▶ [To do]
- 1) Using the article on the Aladdin film and Middle East representation, answer these questions:
(a) Which actor played Jafar?
(b) Which prize did Jokha al Harthi win?
(c) What has Abboudi Abu Jawdeh collected for decades?
- 2) Summarize the article on the Aladdin film and Middle East representation in two sentences.
- 3) Continue the article on the Aladdin film and Middle East representation from its final sentence.

----- Document text

You would have noticed the polarising debate happening on social media too where people are conflicted over Will Smith’s portrayal of the genie, the backwards understanding of Hollywood about the Middle East and its culture (still), and the tone and direction director Guy Ritchie took the film to.


If there’s one thing the film got right which everyone will agree on is not “whitewashing” the film making sure that actors who portrayed the roles are as diverse as they can get.


Egyptian-Canadian Mena Massoud and English-Gujarati Indian Naomi Scott (Aladdin and Princess Jasmine respectively) were outstanding performers but Dutch Tunisian Marwan Kenzari as Jafar just brought the villain into a more hateful level and I personally loved it.


I like the film for its efforts to represent the Middle East in its muted splendour and mystifying landscapes. But just like everyone else, I feel like there was something hollow and missing about the film.


One of the happiest news I heard in the last two weeks is about Omani Jokha al Harthi winning the Man Booker International Prize. I celebrated with the region in this win because it’s a big deal and it should be a big deal because seldom will you find a writer with an authentic voice who comes from this part of the world to tell the story of its people.


Hollywood and much of western media and film production companies have a way of bastardizing cultures and origin stories different from what they are accustomed to. An AFP story which came out last week told the discoveries of Lebanese film buff Abboudi Abu Jawdeh who, for decades, has collected vintage film posters and has exhibited the narrow and shallow-minded interpretation of moviemakers about the Orient and the Middle East exposing how “a whole people was systematically dehumanised or vilified” where “female characters were largely belly dancers or enchantresses, silent ‘bundles of black’ or ‘terrorists’.


While it’s already 2019 and people are claiming to be “woke,” it is still easy to see that when you get out of Asia and the Middle East, many Westerners will still see this region as camel-riding, desert-conquering nomads who are stuck in the past and will brandish a knife when they don’t get what they want. That or blow you into pieces.

----------
----- Dataset records

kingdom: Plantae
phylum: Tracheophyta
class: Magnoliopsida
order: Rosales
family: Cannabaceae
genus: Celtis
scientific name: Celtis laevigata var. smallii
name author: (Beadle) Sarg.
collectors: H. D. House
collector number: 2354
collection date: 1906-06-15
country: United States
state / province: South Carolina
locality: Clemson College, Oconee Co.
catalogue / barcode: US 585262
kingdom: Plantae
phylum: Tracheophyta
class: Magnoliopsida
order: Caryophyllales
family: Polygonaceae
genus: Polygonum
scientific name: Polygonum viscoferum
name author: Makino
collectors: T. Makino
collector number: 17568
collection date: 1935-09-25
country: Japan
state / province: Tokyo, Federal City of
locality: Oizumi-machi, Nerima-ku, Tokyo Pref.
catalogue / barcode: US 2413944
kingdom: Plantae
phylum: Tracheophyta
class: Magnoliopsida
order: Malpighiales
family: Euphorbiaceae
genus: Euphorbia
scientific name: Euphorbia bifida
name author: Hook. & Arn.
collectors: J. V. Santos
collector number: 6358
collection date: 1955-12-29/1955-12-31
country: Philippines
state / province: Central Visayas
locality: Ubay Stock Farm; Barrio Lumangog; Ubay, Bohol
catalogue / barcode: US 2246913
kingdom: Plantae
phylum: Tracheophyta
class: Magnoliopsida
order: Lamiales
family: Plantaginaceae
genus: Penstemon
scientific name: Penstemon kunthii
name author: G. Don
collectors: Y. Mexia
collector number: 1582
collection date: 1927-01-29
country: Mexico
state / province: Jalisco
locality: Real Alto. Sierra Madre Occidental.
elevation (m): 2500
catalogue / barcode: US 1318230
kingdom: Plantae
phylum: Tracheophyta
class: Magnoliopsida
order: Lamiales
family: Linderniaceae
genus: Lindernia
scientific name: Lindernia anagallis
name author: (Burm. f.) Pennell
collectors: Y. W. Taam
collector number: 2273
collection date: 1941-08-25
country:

----------

▶ [Answers to each task]
- 1)
(a) Marwan Kenzari
(b) The Man Booker International Prize
(c) Vintage film posters

- 2) The new Aladdin film avoided "whitewashing" with a diverse cast and made an effort to show the Middle East's splendor and landscapes, yet it still felt hollow and missing something. Hollywood and Western media have long distorted and vilified the region's cultures, and many Westerners still picture its people as nomads stuck in the past.

- 3)
I can’t blame them though because much of the stories that one will hear and see today are already Westernized. The genie being blue and all-powerful in Aladdin has stuck with me for years and even that took a lot of will power to correct — genies aren’t blue and they don’t have that much power.


The challenge for storytellers in the Middle East is to raise their voice and up the ante and take charge of the narrative. People who don’t understand what the Middle East is all about had done so much damage that it needs a collective approach and spirit to paint the actual and correct reality of countries found in the region.


And it can be done. Perceptions can be changed. Belief systems can be rebooted but it will take double or triple the effort of the more established Western counterparts.


Jokha al Harthi is a prime example that the world is willing to listen to authentic voices — that it is interested to know about the story of the Middle East — its diversity, of how things are and were and how it is transforming so far away from the violent interpretation of its past.


She has to work with Marilyn Booth, a partner and translator, to bring her story to a much wider audience and together, they gave away some of the secrets to what makes Oman a country of tolerance and example of peace. And they succeeded — one step to so much more in order to bring the world to understand that people in this region have stories and it’s not exactly the ones they already know.